(Collected data)

· · · · · · ·

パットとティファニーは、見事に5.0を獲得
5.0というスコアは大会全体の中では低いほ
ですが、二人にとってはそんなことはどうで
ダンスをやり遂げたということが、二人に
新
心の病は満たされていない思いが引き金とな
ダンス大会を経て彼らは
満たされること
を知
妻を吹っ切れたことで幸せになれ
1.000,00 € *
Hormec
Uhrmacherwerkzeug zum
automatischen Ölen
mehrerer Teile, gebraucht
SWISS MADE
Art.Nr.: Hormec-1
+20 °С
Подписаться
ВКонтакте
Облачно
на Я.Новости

· · · · · · ·

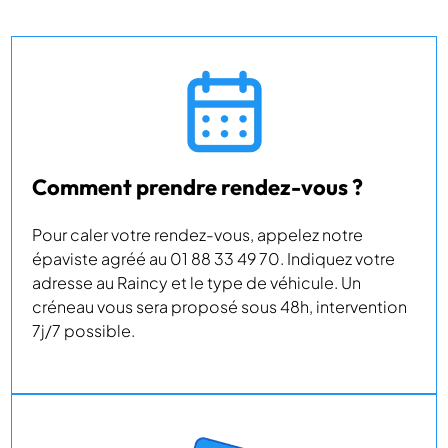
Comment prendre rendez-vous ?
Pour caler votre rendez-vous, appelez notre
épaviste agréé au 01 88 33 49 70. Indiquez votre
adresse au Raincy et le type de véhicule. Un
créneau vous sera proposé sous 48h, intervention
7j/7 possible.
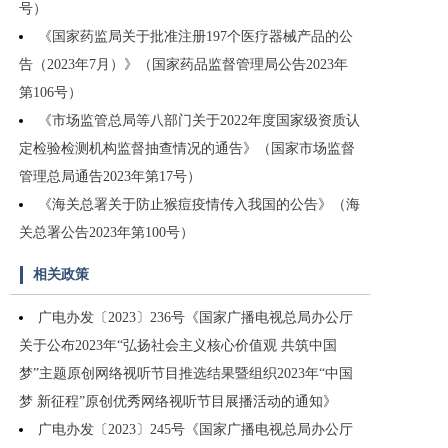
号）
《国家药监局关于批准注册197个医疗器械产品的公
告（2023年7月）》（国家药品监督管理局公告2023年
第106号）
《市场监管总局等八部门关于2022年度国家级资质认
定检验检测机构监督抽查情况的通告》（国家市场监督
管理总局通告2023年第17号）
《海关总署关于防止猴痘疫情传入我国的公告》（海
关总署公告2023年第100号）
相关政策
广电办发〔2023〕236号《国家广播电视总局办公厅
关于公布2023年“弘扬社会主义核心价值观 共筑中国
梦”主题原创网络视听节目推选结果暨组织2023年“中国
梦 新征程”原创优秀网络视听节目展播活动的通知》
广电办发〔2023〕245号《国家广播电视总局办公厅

· · · · · · ·

Which of the lines above carry the string "广电办发"? Pick them out and copy them.

广电办发〔2023〕236号《国家广播电视总局办公厅
广电办发〔2023〕245号《国家广播电视总局办公厅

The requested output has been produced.